#### What you should do:
Reproduce word for word the part of the items below that opens with the line containing "[93, 182, 174, 219]" and closes with the line containing "red wheel on the cart". Include both of those lines and nothing else.

#### Supplied records:
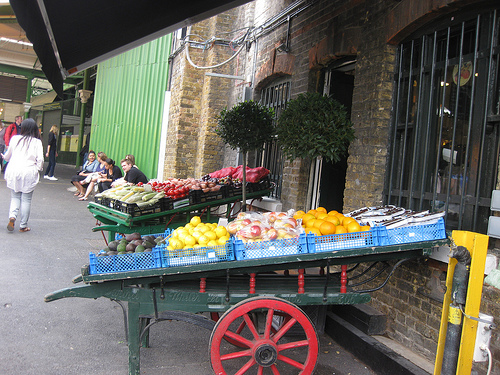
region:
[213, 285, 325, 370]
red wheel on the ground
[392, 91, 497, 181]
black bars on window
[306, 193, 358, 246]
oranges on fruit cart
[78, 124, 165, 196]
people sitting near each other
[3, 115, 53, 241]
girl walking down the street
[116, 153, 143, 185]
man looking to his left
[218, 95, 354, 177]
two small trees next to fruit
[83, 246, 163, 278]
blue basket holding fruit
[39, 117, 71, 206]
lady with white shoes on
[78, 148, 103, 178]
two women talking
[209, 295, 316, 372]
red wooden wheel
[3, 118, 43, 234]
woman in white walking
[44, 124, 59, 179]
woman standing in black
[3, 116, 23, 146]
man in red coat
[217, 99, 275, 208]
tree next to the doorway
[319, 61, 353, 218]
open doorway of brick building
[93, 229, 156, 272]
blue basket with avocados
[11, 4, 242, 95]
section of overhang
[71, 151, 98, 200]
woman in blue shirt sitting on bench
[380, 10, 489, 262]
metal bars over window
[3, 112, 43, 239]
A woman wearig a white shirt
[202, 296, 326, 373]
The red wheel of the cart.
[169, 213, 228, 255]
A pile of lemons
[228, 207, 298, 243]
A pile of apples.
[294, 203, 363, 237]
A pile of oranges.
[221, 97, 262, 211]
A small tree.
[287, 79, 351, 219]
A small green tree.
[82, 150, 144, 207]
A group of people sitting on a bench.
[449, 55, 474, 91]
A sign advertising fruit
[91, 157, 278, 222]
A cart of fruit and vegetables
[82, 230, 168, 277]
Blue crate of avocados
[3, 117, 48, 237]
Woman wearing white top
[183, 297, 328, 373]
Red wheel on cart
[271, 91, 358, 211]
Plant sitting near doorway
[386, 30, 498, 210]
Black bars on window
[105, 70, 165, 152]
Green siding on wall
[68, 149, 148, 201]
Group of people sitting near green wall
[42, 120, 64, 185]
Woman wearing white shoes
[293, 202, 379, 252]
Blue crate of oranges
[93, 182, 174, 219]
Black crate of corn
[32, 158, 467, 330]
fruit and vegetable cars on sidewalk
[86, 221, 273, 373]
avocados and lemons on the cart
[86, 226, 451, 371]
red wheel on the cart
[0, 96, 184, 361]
--
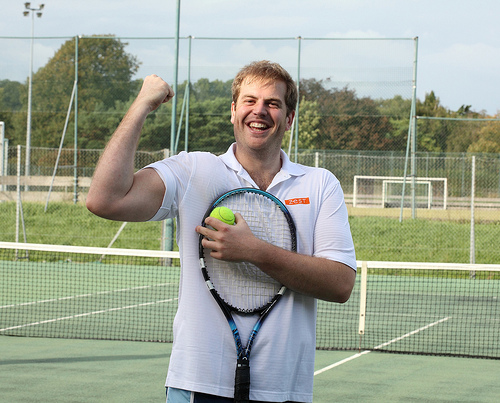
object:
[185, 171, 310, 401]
* * *
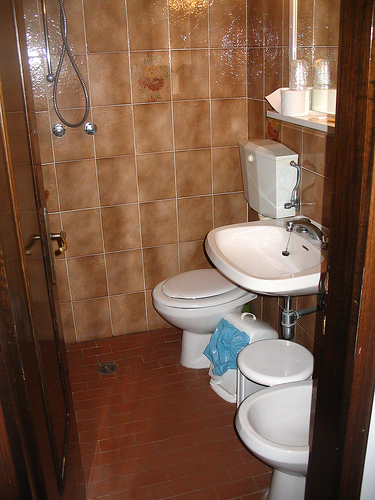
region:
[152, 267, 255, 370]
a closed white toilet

#### Answer below:
[93, 182, 174, 219]
Black crate of corn
[32, 158, 467, 330]
fruit and vegetable cars on sidewalk
[86, 221, 273, 373]
avocados and lemons on the cart
[86, 226, 451, 371]
red wheel on the cart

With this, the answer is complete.